[Task to complete] Repeat, exactly as written, all of the entries, but not their pictures.

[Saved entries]
Start of Block
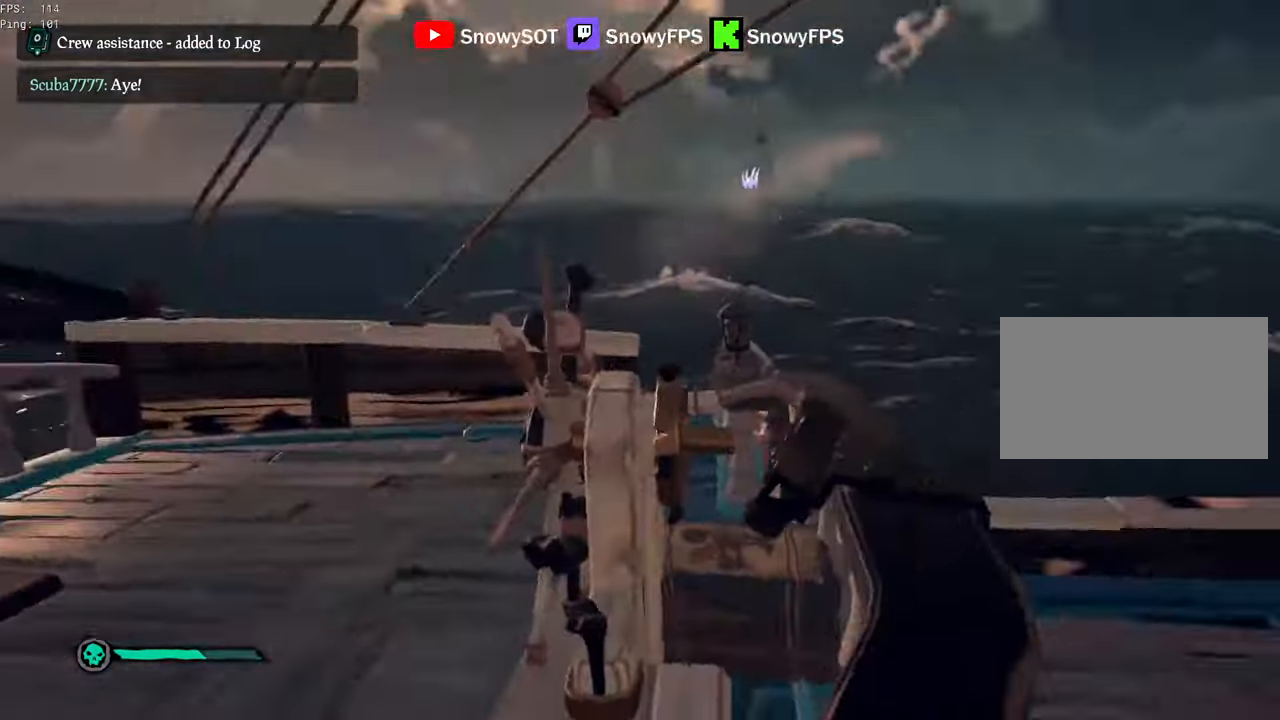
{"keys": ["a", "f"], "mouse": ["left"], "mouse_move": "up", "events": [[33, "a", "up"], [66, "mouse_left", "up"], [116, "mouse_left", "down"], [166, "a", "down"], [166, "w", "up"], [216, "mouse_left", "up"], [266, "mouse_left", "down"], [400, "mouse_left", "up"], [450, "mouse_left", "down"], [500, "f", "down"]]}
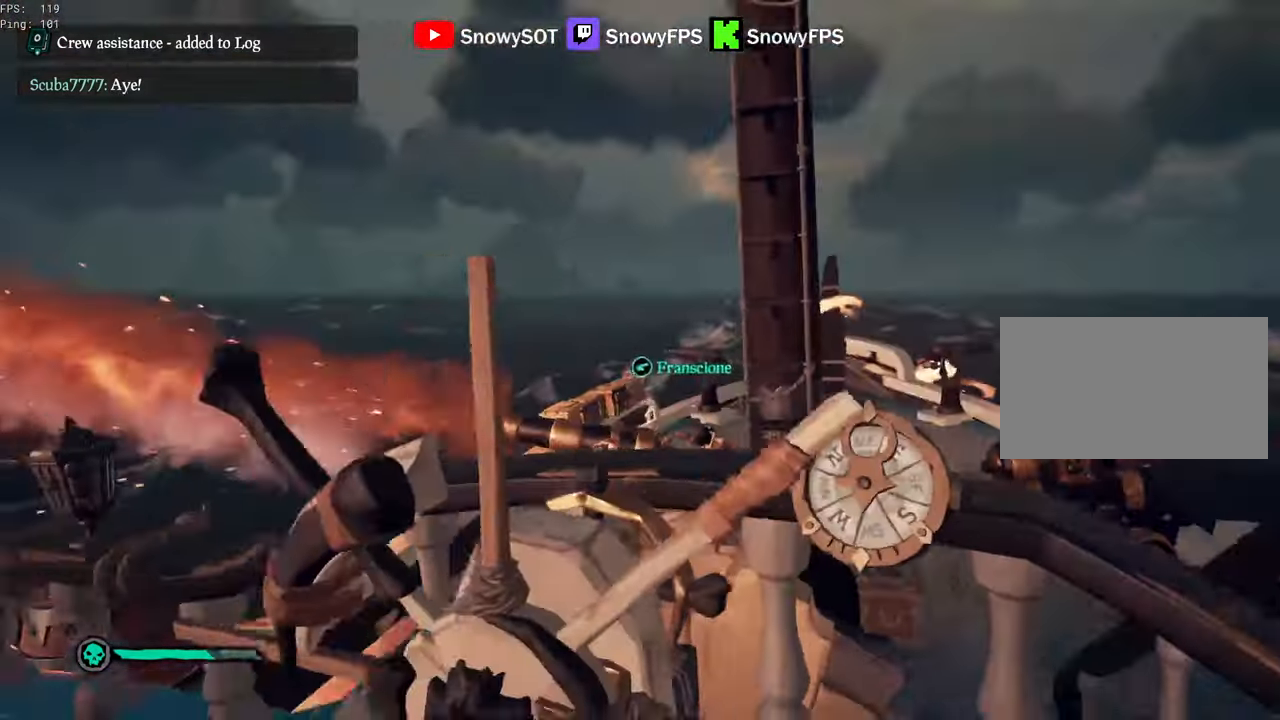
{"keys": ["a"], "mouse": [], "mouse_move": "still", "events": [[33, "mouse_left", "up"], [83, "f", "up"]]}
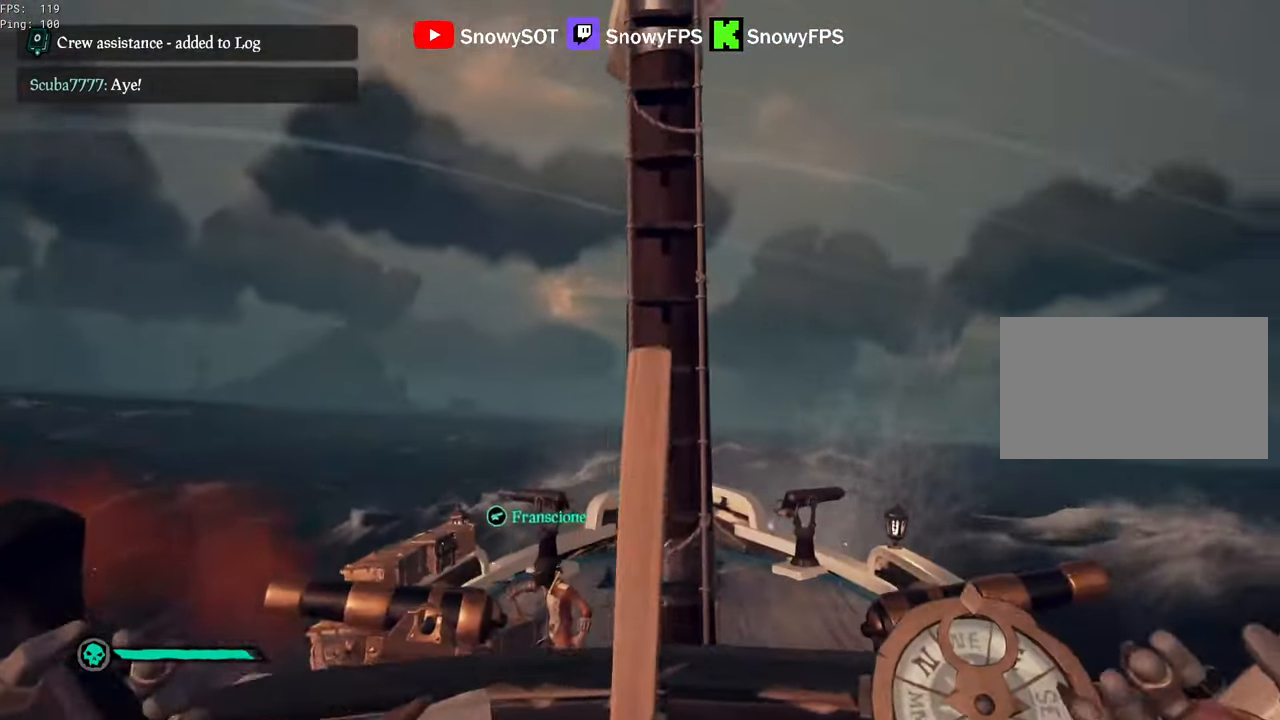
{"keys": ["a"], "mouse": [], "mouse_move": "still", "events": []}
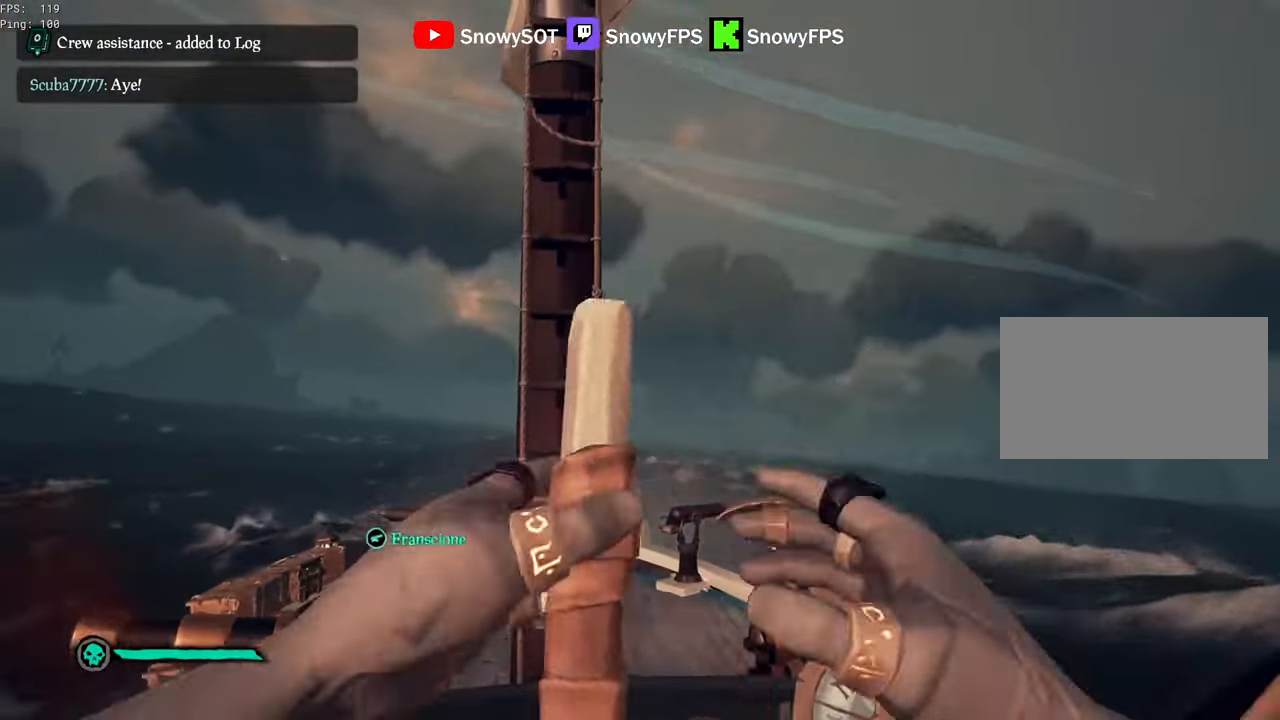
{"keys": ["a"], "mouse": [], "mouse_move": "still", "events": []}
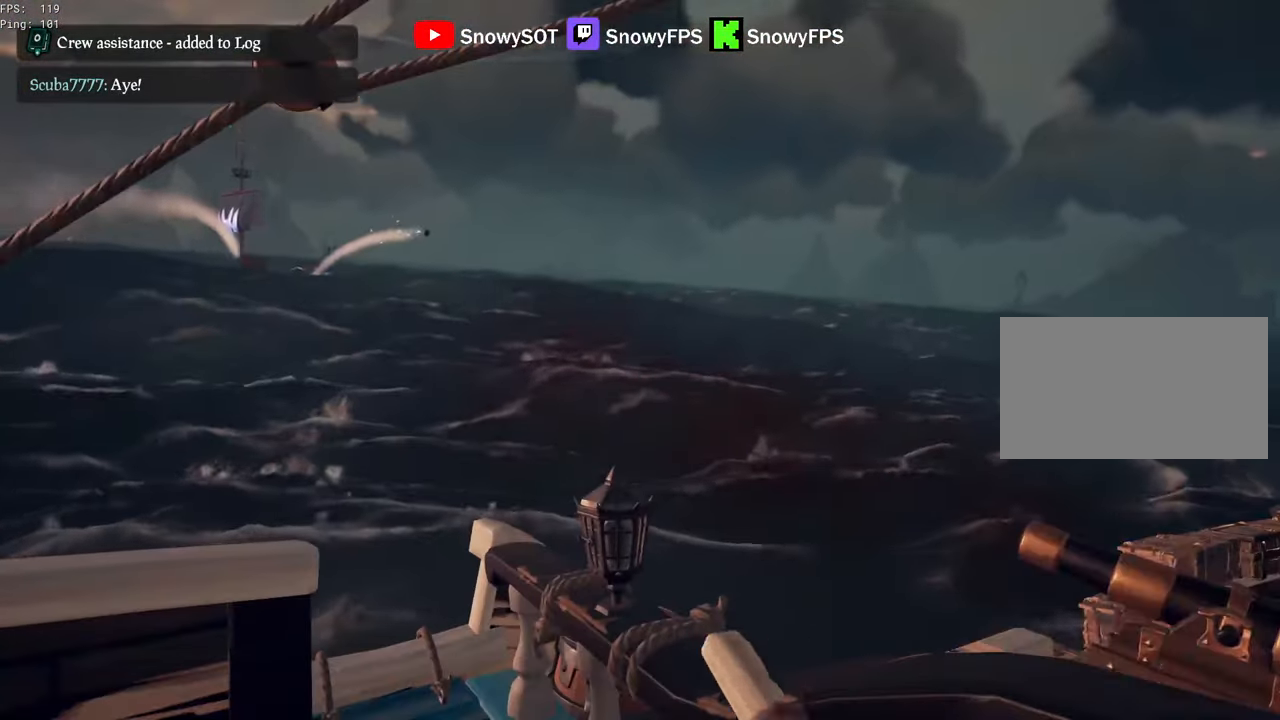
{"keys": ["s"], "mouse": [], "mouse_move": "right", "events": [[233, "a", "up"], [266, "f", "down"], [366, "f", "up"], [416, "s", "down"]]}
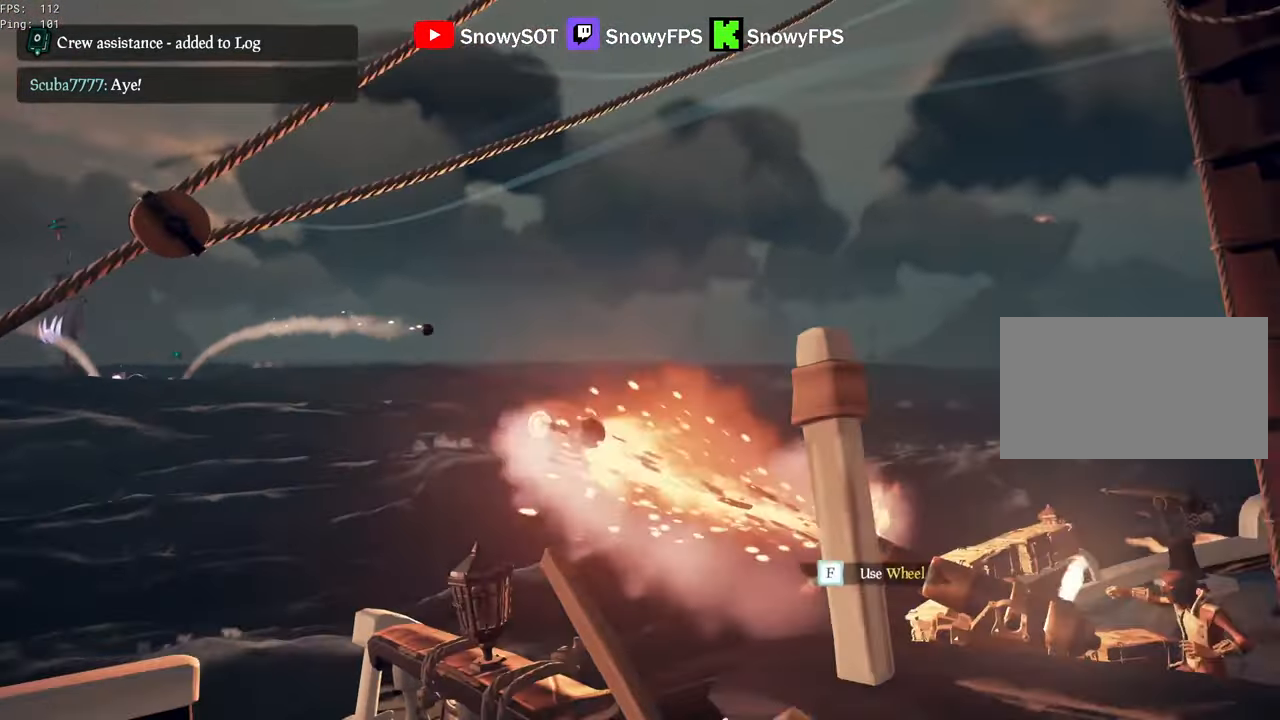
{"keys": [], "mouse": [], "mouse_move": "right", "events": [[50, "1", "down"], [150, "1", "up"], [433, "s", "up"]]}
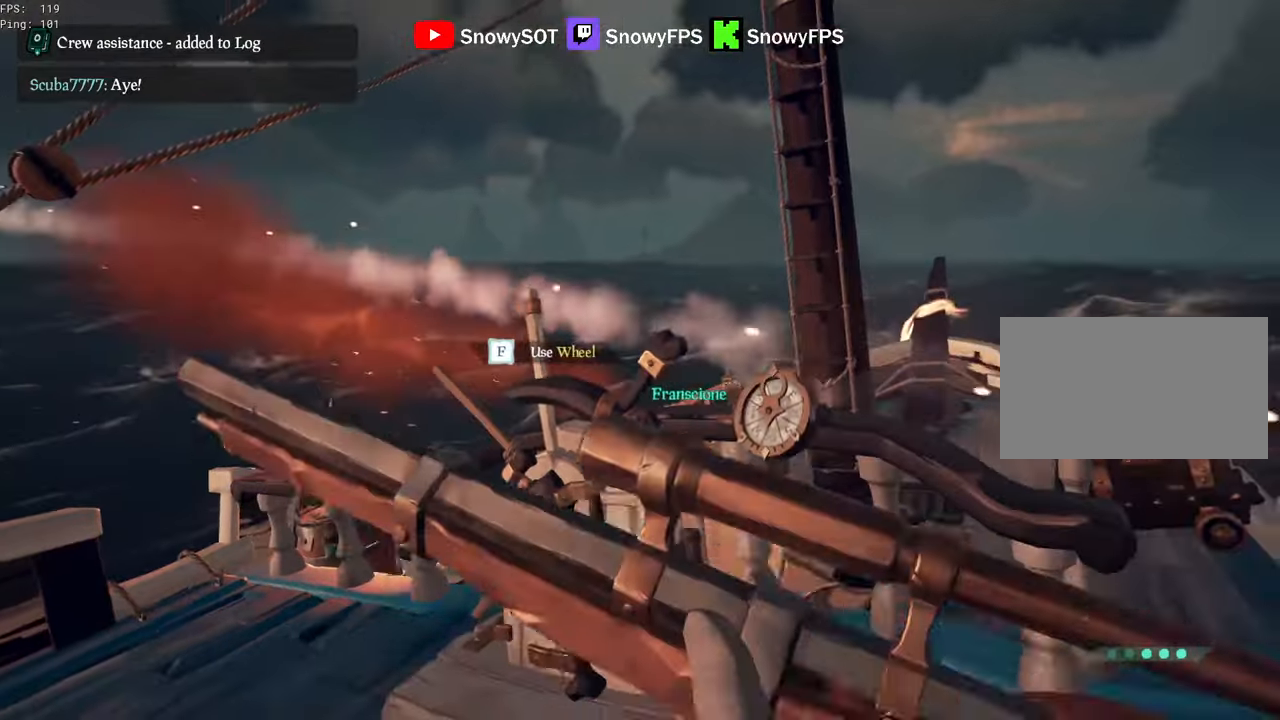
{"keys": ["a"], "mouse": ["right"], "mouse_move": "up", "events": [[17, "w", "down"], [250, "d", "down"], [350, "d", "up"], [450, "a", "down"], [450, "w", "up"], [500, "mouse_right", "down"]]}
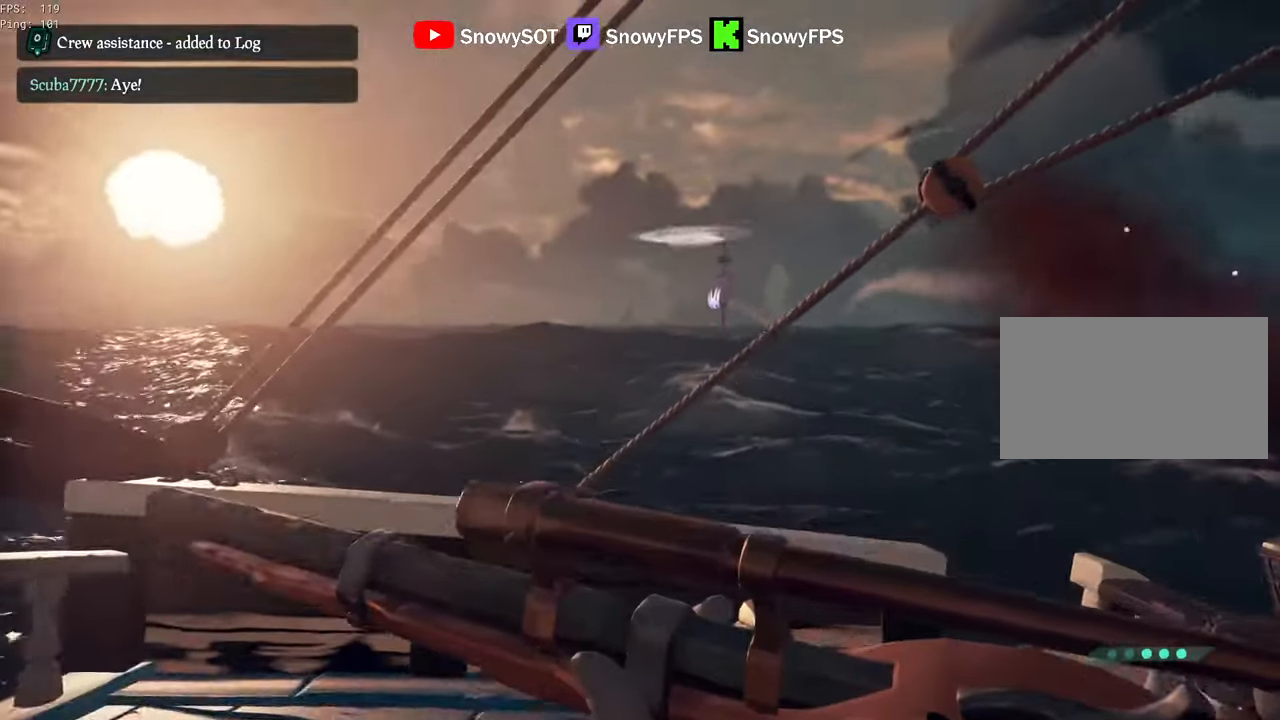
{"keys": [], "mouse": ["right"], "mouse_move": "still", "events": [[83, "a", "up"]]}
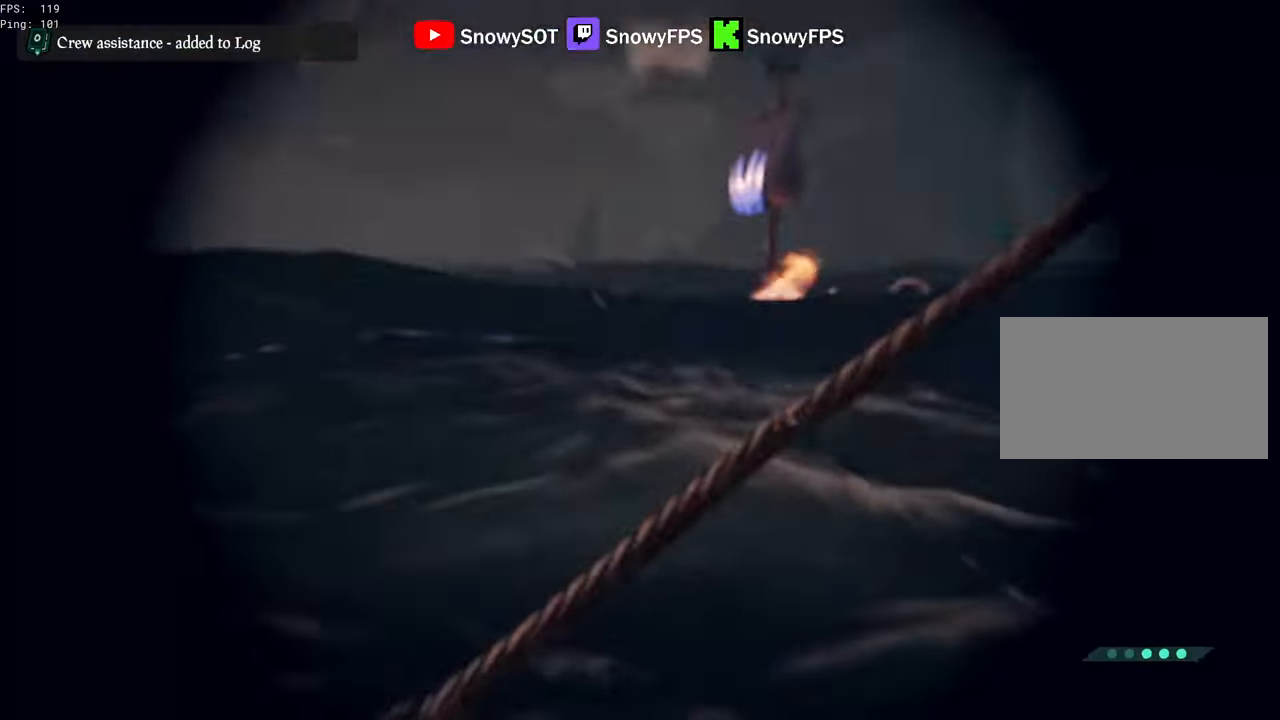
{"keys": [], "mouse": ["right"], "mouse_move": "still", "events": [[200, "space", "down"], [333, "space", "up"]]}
End of Block
[Response to the task]
{"keys": ["a", "f"], "mouse": ["left"], "mouse_move": "up", "events": [[33, "a", "up"], [66, "mouse_left", "up"], [116, "mouse_left", "down"], [166, "a", "down"], [166, "w", "up"], [216, "mouse_left", "up"], [266, "mouse_left", "down"], [400, "mouse_left", "up"], [450, "mouse_left", "down"], [500, "f", "down"]]}
{"keys": ["a"], "mouse": [], "mouse_move": "still", "events": [[33, "mouse_left", "up"], [83, "f", "up"]]}
{"keys": ["a"], "mouse": [], "mouse_move": "still", "events": []}
{"keys": ["a"], "mouse": [], "mouse_move": "still", "events": []}
{"keys": ["s"], "mouse": [], "mouse_move": "right", "events": [[233, "a", "up"], [266, "f", "down"], [366, "f", "up"], [416, "s", "down"]]}
{"keys": [], "mouse": [], "mouse_move": "right", "events": [[50, "1", "down"], [150, "1", "up"], [433, "s", "up"]]}
{"keys": ["a"], "mouse": ["right"], "mouse_move": "up", "events": [[17, "w", "down"], [250, "d", "down"], [350, "d", "up"], [450, "a", "down"], [450, "w", "up"], [500, "mouse_right", "down"]]}
{"keys": [], "mouse": ["right"], "mouse_move": "still", "events": [[83, "a", "up"]]}
{"keys": [], "mouse": ["right"], "mouse_move": "still", "events": [[200, "space", "down"], [333, "space", "up"]]}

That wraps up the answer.